— Problem to work on —
Every line below between the line holding "mit seinen ehemaligen" and the line holding "Verträge, die sein", inclusive, should be repeated exactly, and all other lines omitted.

— Records for processing —

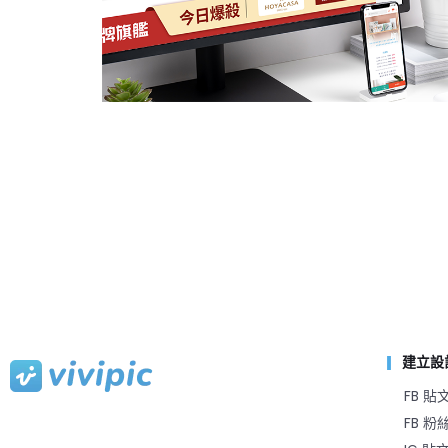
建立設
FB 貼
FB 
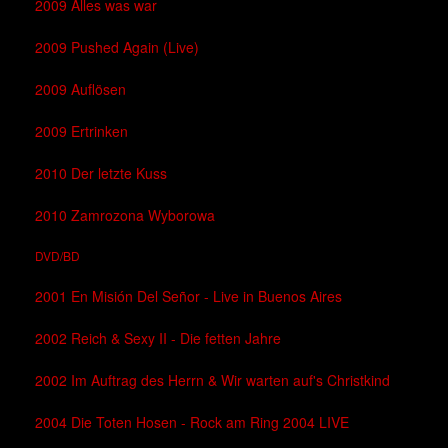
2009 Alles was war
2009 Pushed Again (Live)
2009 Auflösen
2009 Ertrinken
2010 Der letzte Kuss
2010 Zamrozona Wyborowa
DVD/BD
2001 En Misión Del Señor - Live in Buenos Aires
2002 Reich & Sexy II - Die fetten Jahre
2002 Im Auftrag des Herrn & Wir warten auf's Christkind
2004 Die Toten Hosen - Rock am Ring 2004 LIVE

* * *

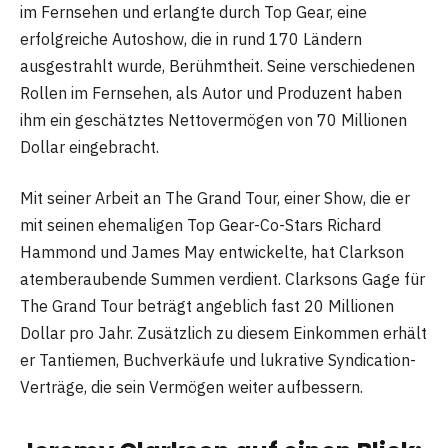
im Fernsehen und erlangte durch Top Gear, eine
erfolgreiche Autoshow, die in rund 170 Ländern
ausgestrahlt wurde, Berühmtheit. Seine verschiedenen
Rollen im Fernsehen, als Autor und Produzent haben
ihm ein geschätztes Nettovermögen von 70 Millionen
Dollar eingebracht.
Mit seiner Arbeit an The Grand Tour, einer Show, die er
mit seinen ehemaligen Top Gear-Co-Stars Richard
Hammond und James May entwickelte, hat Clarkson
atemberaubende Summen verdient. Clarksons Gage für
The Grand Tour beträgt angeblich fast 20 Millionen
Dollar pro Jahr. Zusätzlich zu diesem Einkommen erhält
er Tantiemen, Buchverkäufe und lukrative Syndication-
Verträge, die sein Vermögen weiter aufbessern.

— Output for this task —
mit seinen ehemaligen Top Gear-Co-Stars Richard
Hammond und James May entwickelte, hat Clarkson
atemberaubende Summen verdient. Clarksons Gage für
The Grand Tour beträgt angeblich fast 20 Millionen
Dollar pro Jahr. Zusätzlich zu diesem Einkommen erhält
er Tantiemen, Buchverkäufe und lukrative Syndication-
Verträge, die sein Vermögen weiter aufbessern.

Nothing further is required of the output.